The old times came back, particularly when three of us decided to walk back from Farringdon to Waterloo – the other two determined that I was wrong about there being only one train still running and that we should hurry. Silly childish running at crossings (this is a grown man, behaving like a five year old girl), stupid banter, devil-may-care “oh there are plenty of trains” even when it became obvious that there was, indeed, only one train still running. We ran onto the platform – the other two with their deliberately silly running and me almost unable to move for laughing. 

I suppose we were lucky as well – a charmed evening – that the train took one of us to his usual station, one of us to a station from which there are usually taxis for a short ride to my home – and the third to a station which was at least in the right county and apparently only a one-hour walk from home.

It was just so good to let go for an evening. Not an epic ‘session’ of an evening, just a glorious reminder of what it is to have old friends and a bit of freedom to unwind.

Yes, lockdown was life, Jim, but not as we used to know it. Hurrah that the old life can still spark up after all.

Slow days

This week seems very long and it is only Wednesday – at least, I think it’s Wednesday because it’s bin day. It’s definitely bin day – I heard one of the collections earlier. A highlight of course.

My excitement at featuring on a BBC podcast was short-lived.

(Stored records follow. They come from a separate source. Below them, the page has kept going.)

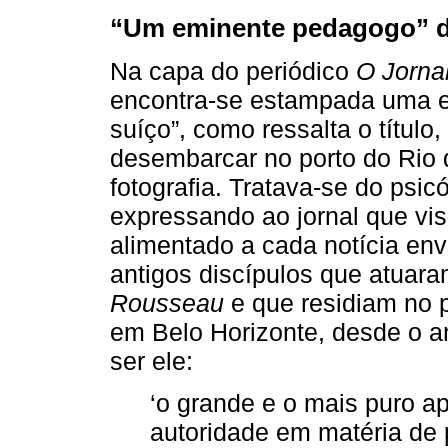
“Um eminente pedagogo” d
Na capa do periódico
O Jorna
encontra-se estampada uma e
suíço”, como ressalta o títul
desembarcar no porto do Rio
fotografia. Tratava-se do psi
expressando ao jornal que visi
alimentado a cada notícia env
antigos discípulos que atuar
Rousseau
e que residiam no p
em Belo Horizonte, desde o an
ser ele:
‘o grande e o mais puro 
autoridade em matéria de p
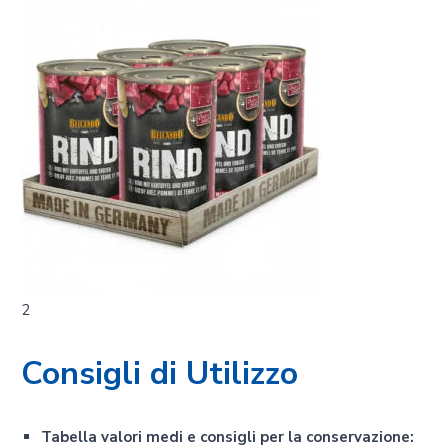
2
Consigli di Utilizzo
Tabella valori medi e consigli per la conservazione:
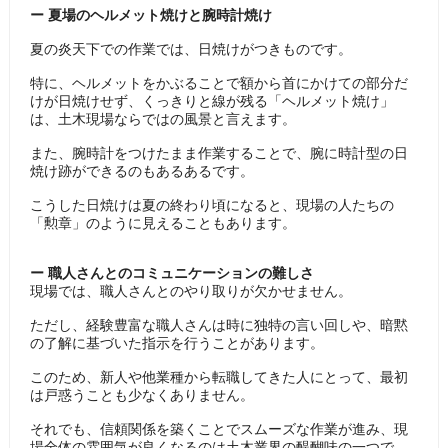
ー 夏場のヘルメット焼けと腕時計焼け
夏の炎天下での作業では、日焼けがつきものです。
特に、ヘルメットをかぶることで額から首にかけての部分だ
けが日焼けせず、くっきりと線が残る「ヘルメット焼け」
は、土木現場ならではの風景と言えます。
また、腕時計をつけたまま作業することで、腕に時計型の日
焼け跡ができるのもあるあるです。
こうした日焼けは夏の終わり頃になると、現場の人たちの
「勲章」のように見えることもあります。
ー 職人さんとのコミュニケーションの難しさ
現場では、職人さんとのやり取りが欠かせません。
ただし、経験豊富な職人さんは時に独特の言い回しや、暗黙
の了解に基づいた指示を行うことがあります。
このため、新人や他業種から転職してきた人にとって、最初
は戸惑うことも少なくありません。
それでも、信頼関係を築くことでスムーズな作業が進み、現
場全体の雰囲気が良くなるのは土木業界の醍醐味の一つで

Superseded briefly by achieving more than 3000 views of a comment I made on Twitter, even a smattering of ‘Likes’. There is clearly a knack to doing these things: a formula to follow. But it is all also somehow meaningless. I suspect that any serious Twitter fame would come with an enormous downside to match.

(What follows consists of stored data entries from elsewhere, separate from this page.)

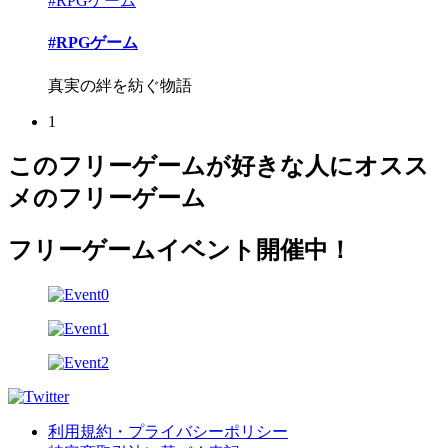
#RPGゲーム
#RPGゲーム
真実の絆を紡ぐ物語
1
このフリーゲームが好きな人にオスス
メのフリーゲーム
フリーゲームイベント開催中！
利用規約・プライバシーポリシー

This won’t stop me from setting myself targets related to this Blog, or to Twitter and podcasts, but this is largely to ensure I do something – anything at all – to fill my days with writing of some sort or another whilst I can’t get out to explore a bit more. I am completely tired of trudging the streets, although it helps when I have a delivery to make because that gives a purpose, and walking in the Park at the moment is a very muddy affair.

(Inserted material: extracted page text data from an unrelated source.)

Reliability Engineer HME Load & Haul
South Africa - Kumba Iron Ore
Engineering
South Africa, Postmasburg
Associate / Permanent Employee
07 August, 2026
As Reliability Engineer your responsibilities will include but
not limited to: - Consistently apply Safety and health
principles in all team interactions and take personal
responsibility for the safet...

This year it will be the sixtieth birthdays of many of my friends. I still have a large group of friends from my university days and it is wonderful that we have remained in touch over the forty plus years since we first met. We have an age range of about four years, and a few have already clocked up the big six-oh, but 2021 is the biggest group. I suddenly remembered one such birthday at the end of last week (a non-Facebooker, so had to rely on my memory – well done me, good at trivia), and pinged off an appropriately abusive text. As a result, we arranged a phone catch up today and it was great to catch up on a year of each other’s very different lives. It has made me think that I really should arrange similar one-to-one chats with others. We’re not really into Zoom as a group (we thought about it and decided we have to do enough of those for our day jobs – haha most of them still working) and it’s easier to speak with just one person at a time.

Interesting that I’ve heard in the media recently that this is a trend – to go back to the old-fashioned telephone call. I’m just SO on-message these days.

(Or boring? Never!)

We also jumped on the latest Netflix film release The Dig last night, which seems to be what everyone else is doing, but it seemed relevant here because Mr J grew up near Sutton Hoo and was particularly keen to test Mr Fiennes’ Suffolk accent (he passed with flying colours and some of the turns of phrase elicited actual chuckles of approval). Apparently there had been a flurry of activity on Mr J’s old Suffolk friends’ WA chat group about the location shots for the film and where each group member had done what in their teens. As someone who hails from the west of England myself, I was slightly horrified at some of the tales from these East Anglian savages, but hey – it was another example of friendship and bonding in these troubled times I suppose.

So, I have now proved that despite the slowness of the days, there are some interesting ways to pass the time.

Now it’s back to trying to decide what to do with the rest of yet another rainy day. I have a supermarket trip next. The excitement is immense.